Show me one cloud vendor who will pay for actual losses cause by their outages (rather than maybe refund this months fee), or one that will not provide government with data they request or simply provide a back-door. It's nice how many providers claim 99.999% availability but are unable to offer insurance against it assuming those odds (for example break even insurance would be I pay $1 per day, and for outage I get paid $100,000 per day, or $69.4 per minute, if they paid $50/minute of outage and charged $1 per day for this insurance, they'd be making money, unless of course 99.999% outage is a fake number).
Show me one cloud vendor who will pay for actual losses cause by their outages
Amazon, Microsoft, Google to name a few. Just because you're using a shitty little free service doesn't mean that enterprise contracts don't have very long and strict performance metrics with legal teams on both ends.
or one that will not provide government with data they request or simply provide a back-door.
Rather than asking to prove a negative, you can start by displaying the positive.
It's nice how many providers claim 99.999% availability but are unable to offer insurance against it assuming those odds
And yet that insurance is precisely what is in enterprise contracts.
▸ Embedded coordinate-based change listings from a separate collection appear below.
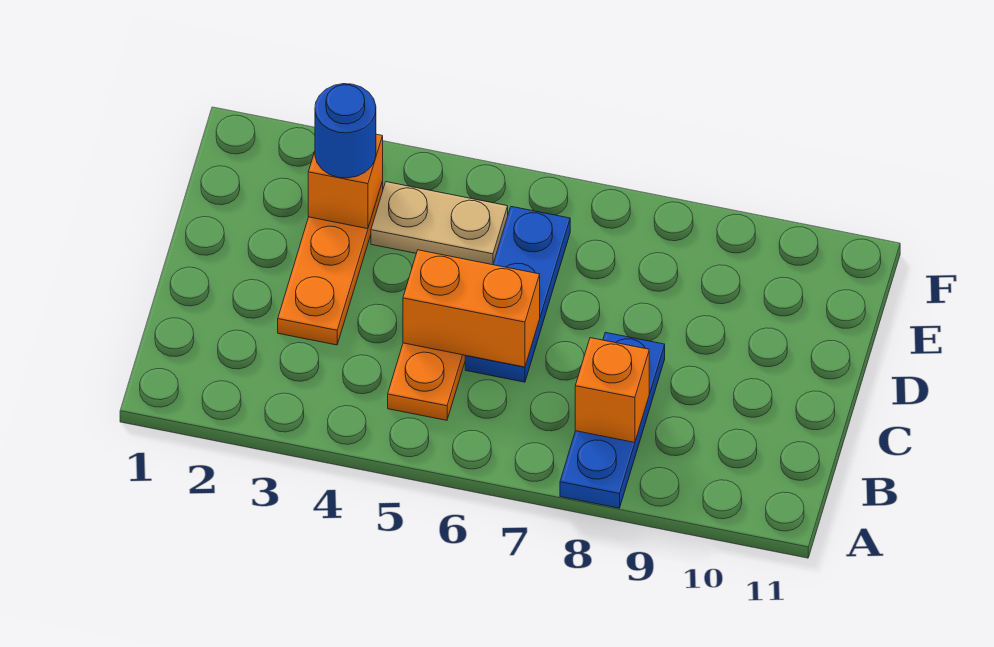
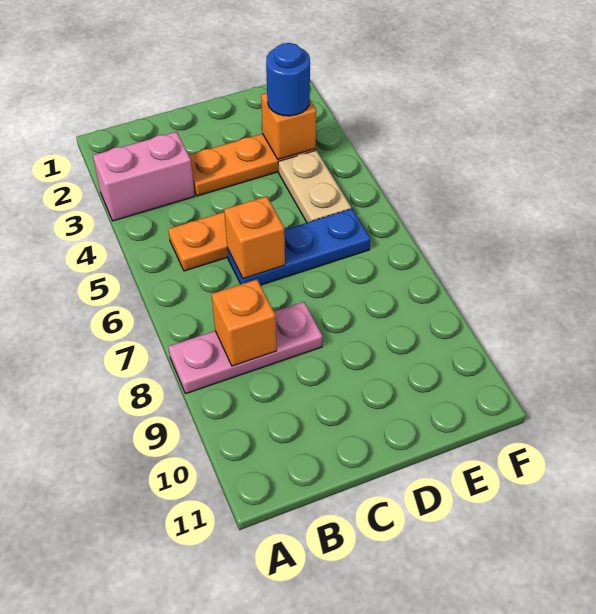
none -> pink 1x2 brick [93,132,195,221]
blue 1x3 plate [560,332,665,508] -> pink 1x3 plate [168,302,323,394]
orange 1x2 brick [403,250,540,367] -> orange 1x1 brick [224,196,285,279]

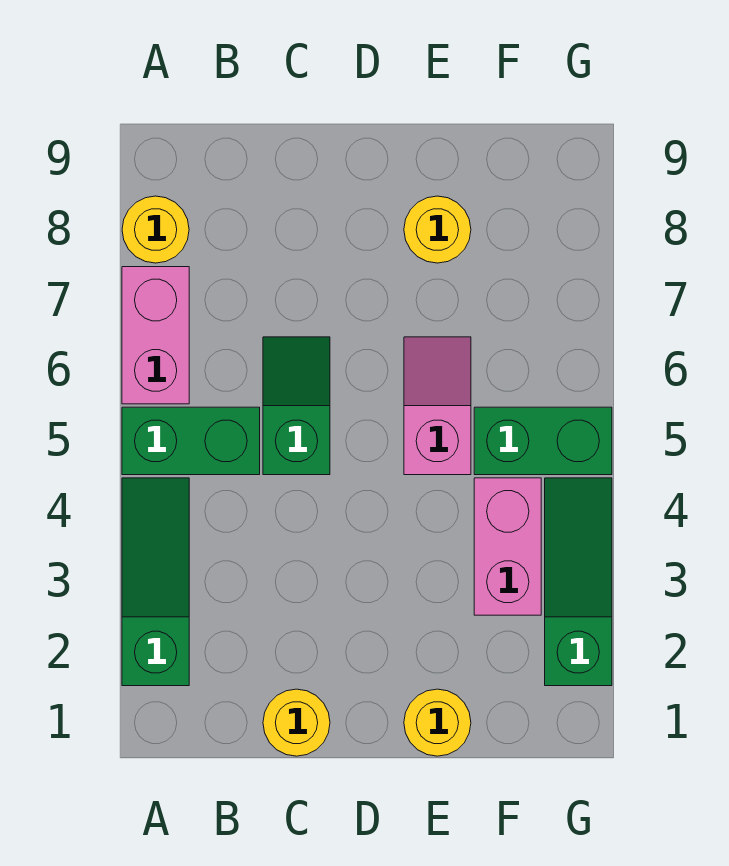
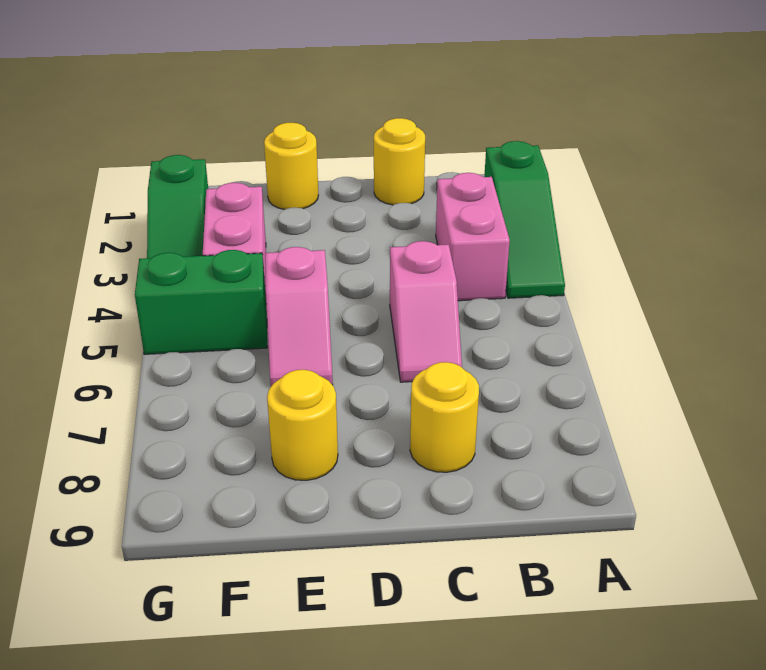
green 1x2 brick [122,407,260,475] -> none
pink 1x2 brick [122,267,189,404] -> pink 1x2 brick moved to [436,173,510,301]
yellow 1x1 round brick [122,196,189,263] -> yellow 1x1 round brick moved to [410,362,479,472]
green 1x2 slope [263,337,330,475] -> pink 1x2 slope [390,241,462,382]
But ultimately your complaints are completely off point. Before you start incorrectly criticizing the reliability and insurance of cloud based vendors you should first ask yourself: Can I do better? *You* may be able to. The hordes of small business owners on the other hand whose backup strategy involves coping files from one folder to another on the same disk i.e. the types of people who use Zoho in the first place aren't able to.
But then everyone likes to think they are better or top shit until they actually come across a problem of their own. Mersk didn't use a cloud vendor when they managed to globally take down their entire very well funded IT infrastructure including geographically disperse and redundant AD controllers. Maybe they should have.